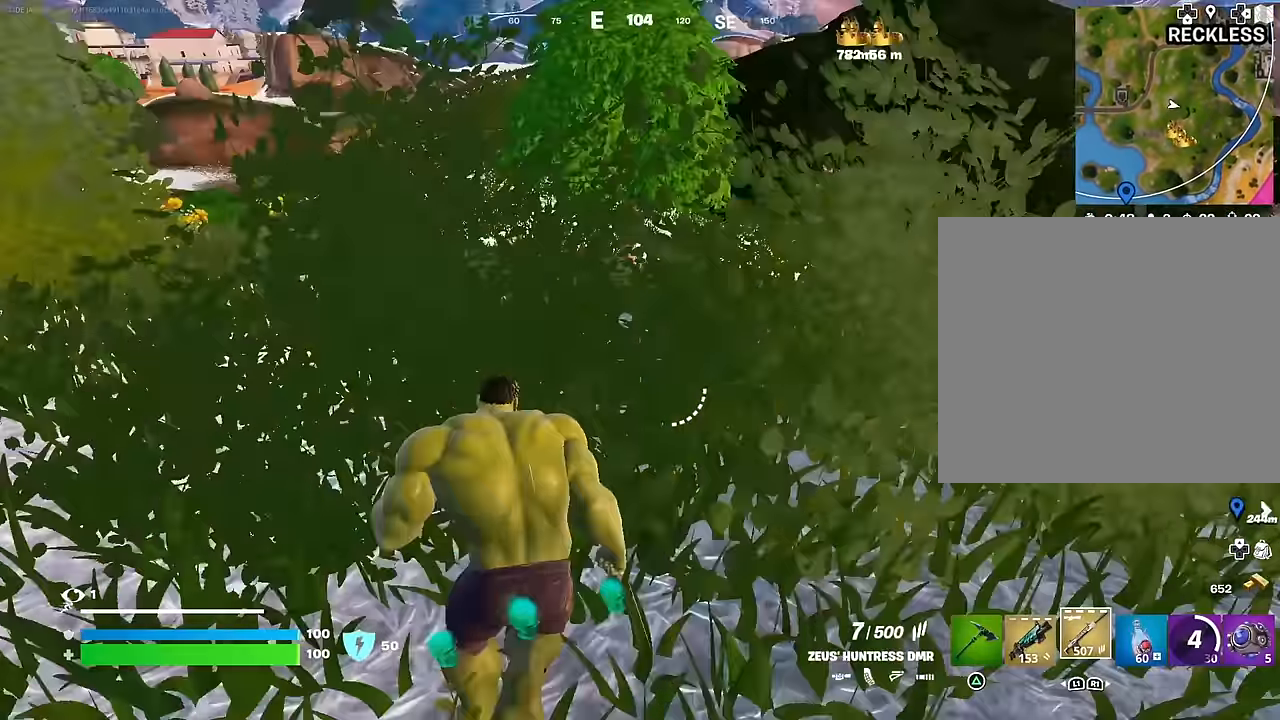
{"buttons": ["L3"], "left_stick": "up-right", "right_stick": "right", "events": [[17, "right_stick", "left"], [117, "right_stick", "center"], [167, "right_stick", "up-right"], [250, "left_stick", "right"], [400, "right_stick", "right"], [433, "left_stick", "up-right"], [500, "L3", "down"]]}
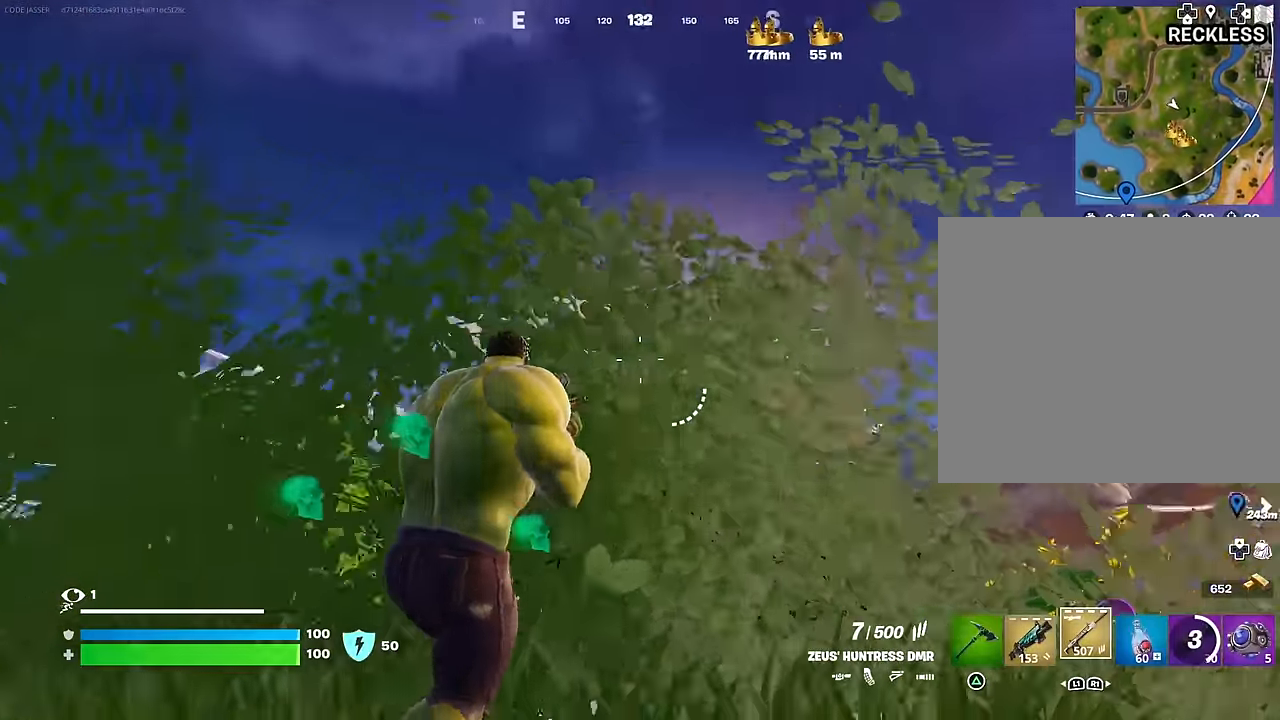
{"buttons": [], "left_stick": "down-left", "right_stick": "up-left", "events": [[50, "right_stick", "center"], [117, "L3", "up"], [167, "right_stick", "left"], [183, "left_stick", "right"], [267, "right_stick", "up"], [350, "right_stick", "center"], [383, "left_stick", "down-left"], [483, "right_stick", "up-left"]]}
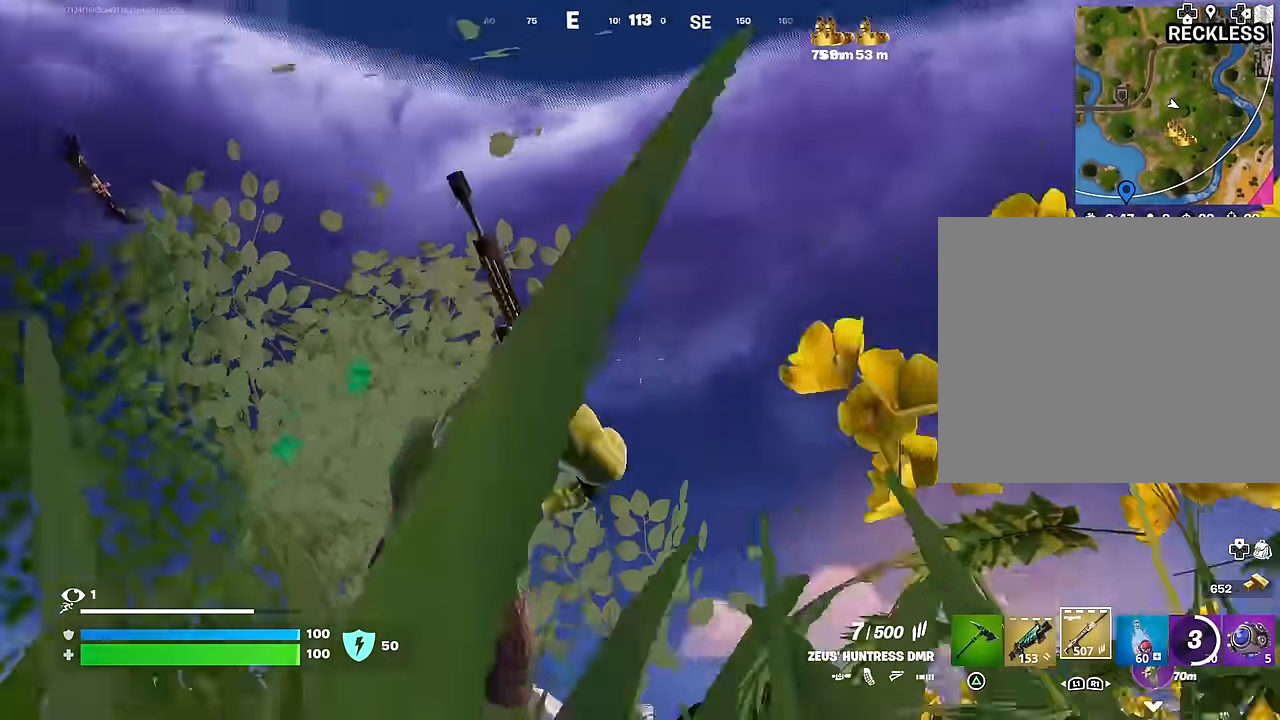
{"buttons": ["L3"], "left_stick": "up", "right_stick": "center", "events": [[133, "left_stick", "left"], [150, "right_stick", "down-left"], [250, "right_stick", "down-right"], [300, "right_stick", "right"], [367, "left_stick", "up"], [400, "right_stick", "center"], [450, "L3", "down"]]}
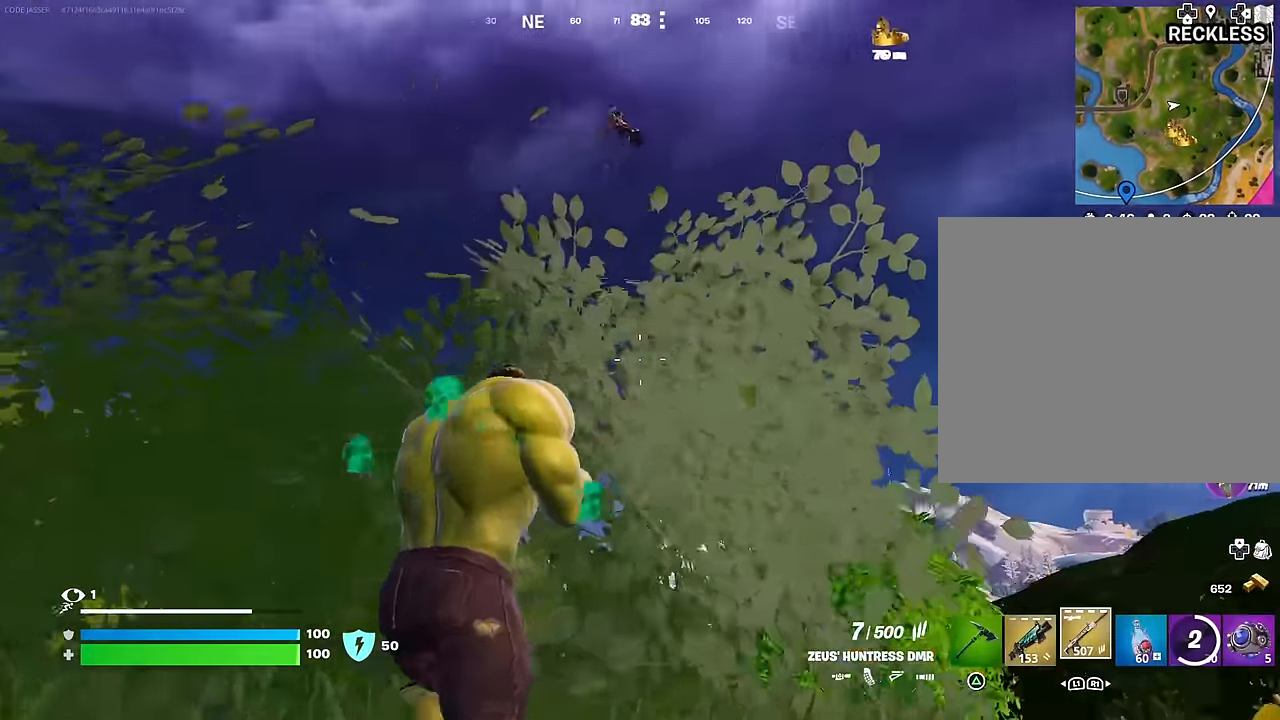
{"buttons": [], "left_stick": "right", "right_stick": "up-left", "events": [[17, "L3", "up"], [33, "left_stick", "up-right"], [67, "right_stick", "right"], [150, "left_stick", "right"], [283, "right_stick", "center"], [483, "right_stick", "up-left"]]}
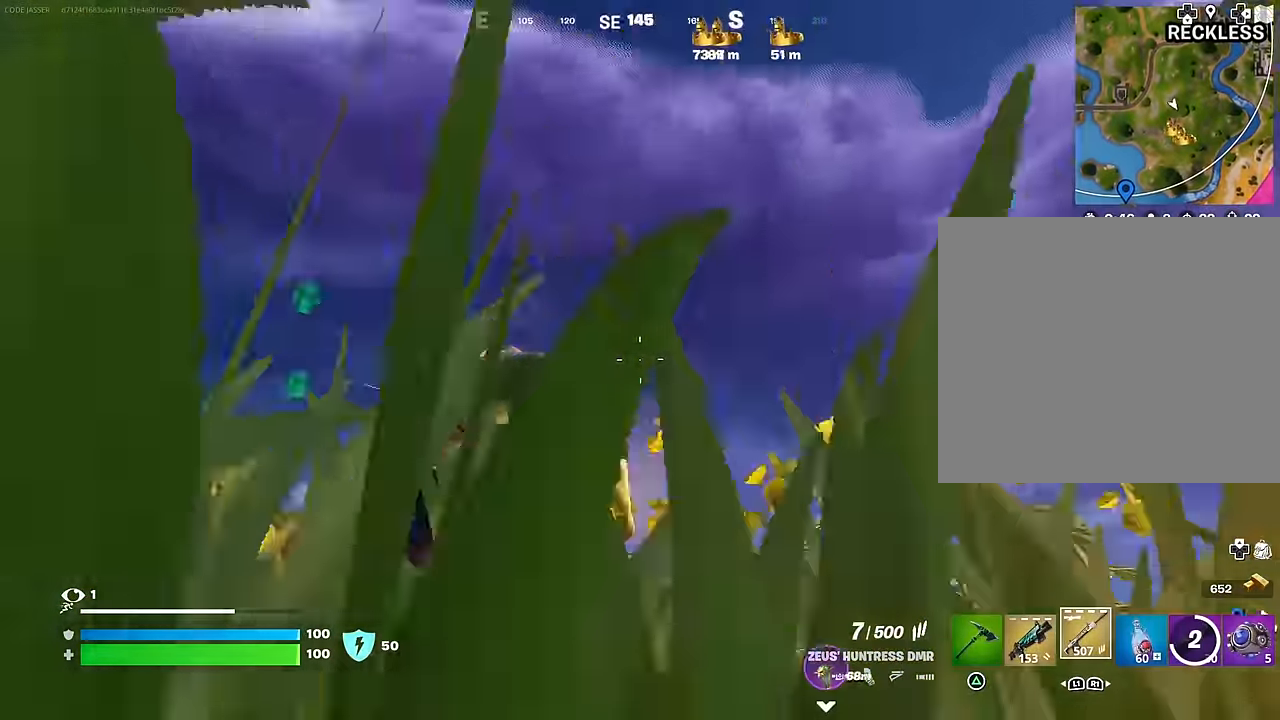
{"buttons": [], "left_stick": "down-right", "right_stick": "center", "events": [[117, "right_stick", "center"], [133, "left_stick", "down"], [317, "left_stick", "down-right"]]}
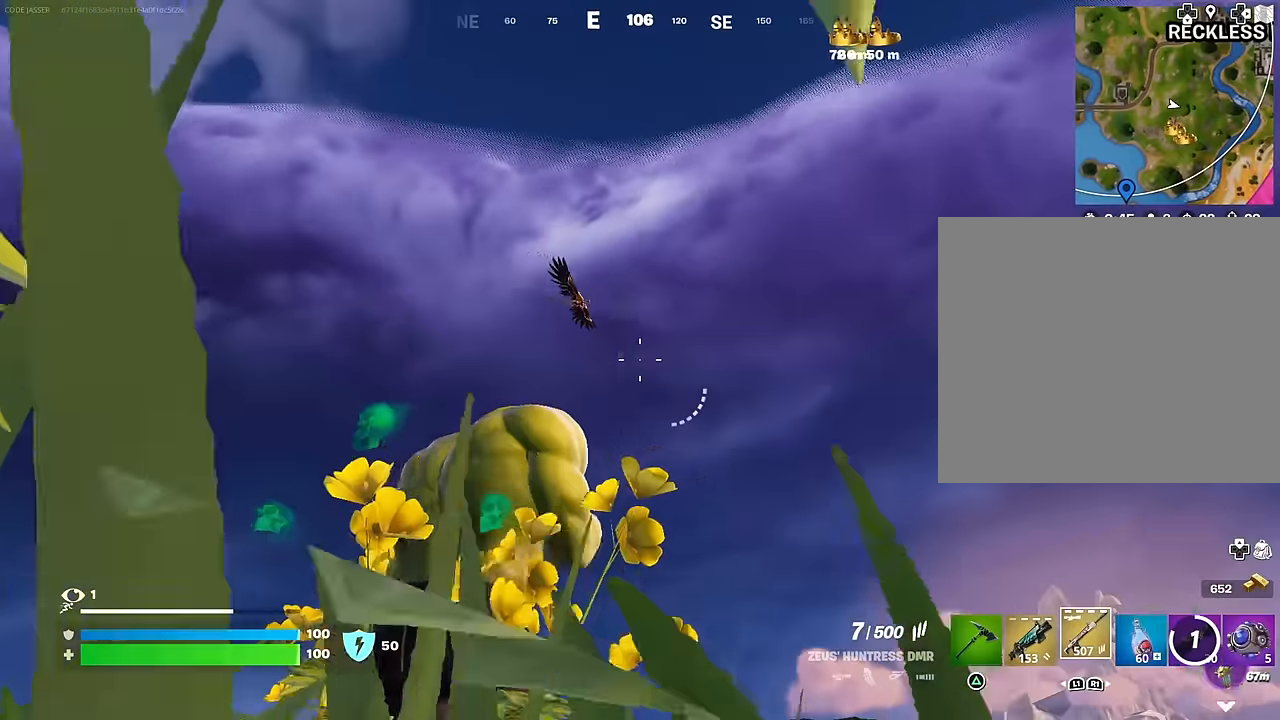
{"buttons": [], "left_stick": "right", "right_stick": "right", "events": [[83, "L2", "down"], [117, "left_stick", "right"], [200, "right_stick", "up-right"], [400, "L2", "up"], [433, "right_stick", "right"]]}
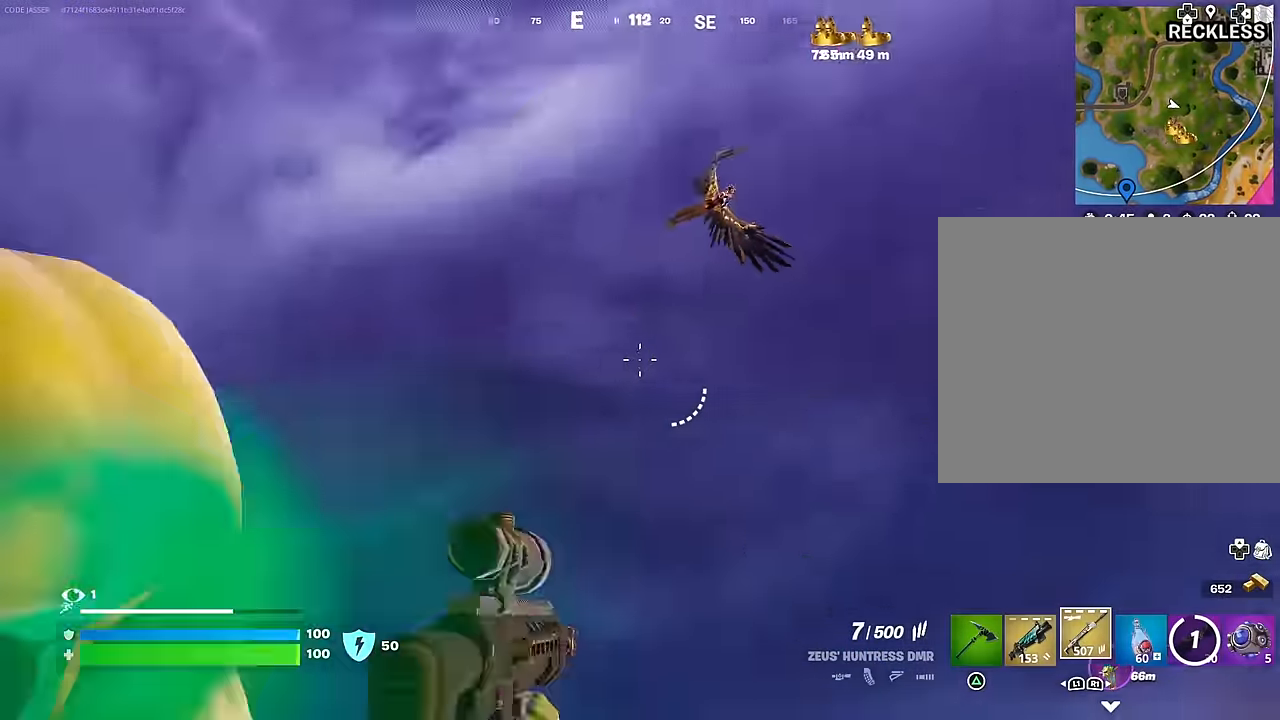
{"buttons": [], "left_stick": "left", "right_stick": "center", "events": [[100, "left_stick", "up"], [183, "left_stick", "left"], [217, "right_stick", "up-right"], [317, "right_stick", "center"]]}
────────
Leaving every picture out, output the data exactly as it stands.

{"buttons": ["L3"], "left_stick": "up-right", "right_stick": "right", "events": [[17, "right_stick", "left"], [117, "right_stick", "center"], [167, "right_stick", "up-right"], [250, "left_stick", "right"], [400, "right_stick", "right"], [433, "left_stick", "up-right"], [500, "L3", "down"]]}
{"buttons": [], "left_stick": "down-left", "right_stick": "up-left", "events": [[50, "right_stick", "center"], [117, "L3", "up"], [167, "right_stick", "left"], [183, "left_stick", "right"], [267, "right_stick", "up"], [350, "right_stick", "center"], [383, "left_stick", "down-left"], [483, "right_stick", "up-left"]]}
{"buttons": ["L3"], "left_stick": "up", "right_stick": "center", "events": [[133, "left_stick", "left"], [150, "right_stick", "down-left"], [250, "right_stick", "down-right"], [300, "right_stick", "right"], [367, "left_stick", "up"], [400, "right_stick", "center"], [450, "L3", "down"]]}
{"buttons": [], "left_stick": "right", "right_stick": "up-left", "events": [[17, "L3", "up"], [33, "left_stick", "up-right"], [67, "right_stick", "right"], [150, "left_stick", "right"], [283, "right_stick", "center"], [483, "right_stick", "up-left"]]}
{"buttons": [], "left_stick": "down-right", "right_stick": "center", "events": [[117, "right_stick", "center"], [133, "left_stick", "down"], [317, "left_stick", "down-right"]]}
{"buttons": [], "left_stick": "right", "right_stick": "right", "events": [[83, "L2", "down"], [117, "left_stick", "right"], [200, "right_stick", "up-right"], [400, "L2", "up"], [433, "right_stick", "right"]]}
{"buttons": [], "left_stick": "left", "right_stick": "center", "events": [[100, "left_stick", "up"], [183, "left_stick", "left"], [217, "right_stick", "up-right"], [317, "right_stick", "center"]]}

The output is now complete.